● Text block
□ □ □ □ □

Esophageal cancer (EC) is the sixth leading cause for cancer mortality worldwide (1). Most locally advanced ECs are treated with chemo-radiotherapy (CRT) followed by surgery (2). Despite advances in treatments the prognosis of EC remains poor, with an approximate 5-year survival rate of 15–25% for locally advanced EC (3). The inter-individual difference in response and control rates to CRT has been attributed to heterogeneity in tumor biology (4). Studies have shown that circulating lymphocyte depletion is a prognostic factor for inferior overall survival in various solid malignancies. The lymphocytes found in the blood stream are the cells that become resident lymphocytes and hence safeguarding this lymphocyte pool or avenues to increase the circulating lymphocytes pool are potential ways to improve clinical outcomes in EC by increasing immunogenic cell death. Multiple small studies have been conducted in recent years that have tried to assess impact of radiotherapy on lymphocyte counts and further the impact of severe lymphopenia on survival outcomes in EC (5). Esophagus being a serial organ, radiotherapy in different parts of esophagus is expected to result in grossly different doses to heart, lung, spleen, and spine which in turn will have an impact on total dose to immune cells (6). This in turn is expected to cause different rates of lymphopenia based on extent and location of esophageal disease. To better understand the impact of radiation associated lymphopenia in EC, we undertook this systematic review and pooled analysis of clinical studies that have reported radiation related lymphopenia in EC. We present this article in accordance with the PRISMA reporting checklist (available at https://aoe.amegroups.com/article/view/10.21037/aoe-22-15/rc).

□ □ □ □ □

● Dataset
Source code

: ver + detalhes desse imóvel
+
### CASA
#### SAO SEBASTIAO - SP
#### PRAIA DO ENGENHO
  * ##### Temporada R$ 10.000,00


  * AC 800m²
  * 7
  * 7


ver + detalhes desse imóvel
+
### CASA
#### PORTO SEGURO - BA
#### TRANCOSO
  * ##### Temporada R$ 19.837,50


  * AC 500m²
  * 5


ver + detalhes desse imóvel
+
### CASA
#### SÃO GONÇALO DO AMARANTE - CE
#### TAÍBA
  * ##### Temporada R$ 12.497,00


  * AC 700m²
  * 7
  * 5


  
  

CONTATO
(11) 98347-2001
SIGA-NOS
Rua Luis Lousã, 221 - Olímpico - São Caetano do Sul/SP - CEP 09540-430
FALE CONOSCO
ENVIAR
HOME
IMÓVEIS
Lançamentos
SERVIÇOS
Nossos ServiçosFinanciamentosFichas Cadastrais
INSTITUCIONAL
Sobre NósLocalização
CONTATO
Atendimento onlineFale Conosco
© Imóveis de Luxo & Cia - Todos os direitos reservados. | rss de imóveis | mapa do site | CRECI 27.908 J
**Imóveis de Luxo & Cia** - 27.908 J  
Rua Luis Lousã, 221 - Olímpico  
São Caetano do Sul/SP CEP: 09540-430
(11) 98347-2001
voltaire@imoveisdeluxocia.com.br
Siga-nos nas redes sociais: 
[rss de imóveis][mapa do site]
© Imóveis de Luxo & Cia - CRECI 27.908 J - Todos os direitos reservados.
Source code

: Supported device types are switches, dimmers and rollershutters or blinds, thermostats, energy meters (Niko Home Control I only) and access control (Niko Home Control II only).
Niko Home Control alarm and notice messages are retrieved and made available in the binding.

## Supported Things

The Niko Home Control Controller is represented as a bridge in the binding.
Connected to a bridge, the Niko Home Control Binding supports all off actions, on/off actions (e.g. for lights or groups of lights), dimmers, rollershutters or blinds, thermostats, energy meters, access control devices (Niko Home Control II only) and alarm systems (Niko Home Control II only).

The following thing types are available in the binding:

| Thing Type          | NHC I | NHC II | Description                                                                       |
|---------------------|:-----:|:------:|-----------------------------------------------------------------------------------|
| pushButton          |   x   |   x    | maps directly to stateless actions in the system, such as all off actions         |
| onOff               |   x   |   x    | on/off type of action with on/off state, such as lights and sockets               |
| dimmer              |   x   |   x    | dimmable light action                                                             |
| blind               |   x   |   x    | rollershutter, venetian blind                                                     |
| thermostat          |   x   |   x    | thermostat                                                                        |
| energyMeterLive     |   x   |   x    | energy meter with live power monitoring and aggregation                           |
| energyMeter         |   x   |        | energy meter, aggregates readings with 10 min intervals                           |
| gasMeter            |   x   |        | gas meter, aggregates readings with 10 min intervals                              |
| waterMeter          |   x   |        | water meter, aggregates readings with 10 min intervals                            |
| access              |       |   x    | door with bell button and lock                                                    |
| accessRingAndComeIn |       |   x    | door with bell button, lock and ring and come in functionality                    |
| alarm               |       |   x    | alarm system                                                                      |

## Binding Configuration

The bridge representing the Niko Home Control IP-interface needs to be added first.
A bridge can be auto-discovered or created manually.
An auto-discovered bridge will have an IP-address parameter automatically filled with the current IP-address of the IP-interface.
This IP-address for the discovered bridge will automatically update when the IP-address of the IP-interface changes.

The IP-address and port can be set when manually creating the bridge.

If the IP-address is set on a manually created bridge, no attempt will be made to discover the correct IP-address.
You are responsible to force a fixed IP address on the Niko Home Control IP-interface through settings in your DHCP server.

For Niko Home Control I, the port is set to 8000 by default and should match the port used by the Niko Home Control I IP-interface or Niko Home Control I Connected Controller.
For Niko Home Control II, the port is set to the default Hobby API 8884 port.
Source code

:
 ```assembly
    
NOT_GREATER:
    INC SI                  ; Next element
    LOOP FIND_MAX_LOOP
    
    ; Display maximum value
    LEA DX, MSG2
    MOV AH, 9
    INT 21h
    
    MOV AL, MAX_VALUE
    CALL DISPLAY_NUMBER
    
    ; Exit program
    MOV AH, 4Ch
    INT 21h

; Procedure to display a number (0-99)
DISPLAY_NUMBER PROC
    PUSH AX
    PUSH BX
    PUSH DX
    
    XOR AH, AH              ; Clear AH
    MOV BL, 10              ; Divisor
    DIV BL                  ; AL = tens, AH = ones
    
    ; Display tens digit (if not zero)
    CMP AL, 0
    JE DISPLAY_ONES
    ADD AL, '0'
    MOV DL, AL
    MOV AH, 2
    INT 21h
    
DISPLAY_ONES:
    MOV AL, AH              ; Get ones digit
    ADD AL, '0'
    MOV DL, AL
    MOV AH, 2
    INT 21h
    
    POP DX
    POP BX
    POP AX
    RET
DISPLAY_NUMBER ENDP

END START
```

□ □ □ □ □

● Activity list
**1.** In the esophageal cancer text, what is the approximate 5-year survival rate for locally advanced esophageal cancer?
**2.** Write the next part of the esophageal cancer text, following on from its final sentence.

● Outputs in order
**1.** Approximately 15–25%.

**2.**
Methods

Data search

The main three databases PubMed, Cochrane Central, and EMBASE databases were searched with key MeSH terms—radiation; cancer; lymphopenia, Esophagus, and survival. The search methodology with search terms is provided in the Appendix 1. The search duration was from the start of each database till September 6, 2020. We did not use language filter and BPV and RU did the search independently with any conflicts were resolved by mutual discussion. There was no attempt made to reach the authors of the articles for any unpublished data and no automation tools were employed to assist in the systematic review process. The systematic review was performed in accordance with the PRISMA guidelines, and the quality of studies was assessed by Newcastle Ottawa scale.

Eligibility criteria for articles

Any secondary analysis of randomized clinical trials, prospective cohort studies, retrospective cohort studies with radiation used with definitive intent with details on cancer specific outcomes should have been reported. Studies with preclinical data, patients undergoing chemotherapy alone, surgery alone, immunotherapy alone were excluded.

Article review

The search was done in accordance with the PRISMA guidelines and the PRISMA flow diagram has been shown in the Figure 1. The articles from the database search were screened and based on the inclusion criteria listed above. The articles found to be relevant to the topic of interest were shortlisted. The full-length paper of the shortlisted articles was assessed for the eligibility criteria. Two reviewers independently extracted the data in a data extraction form.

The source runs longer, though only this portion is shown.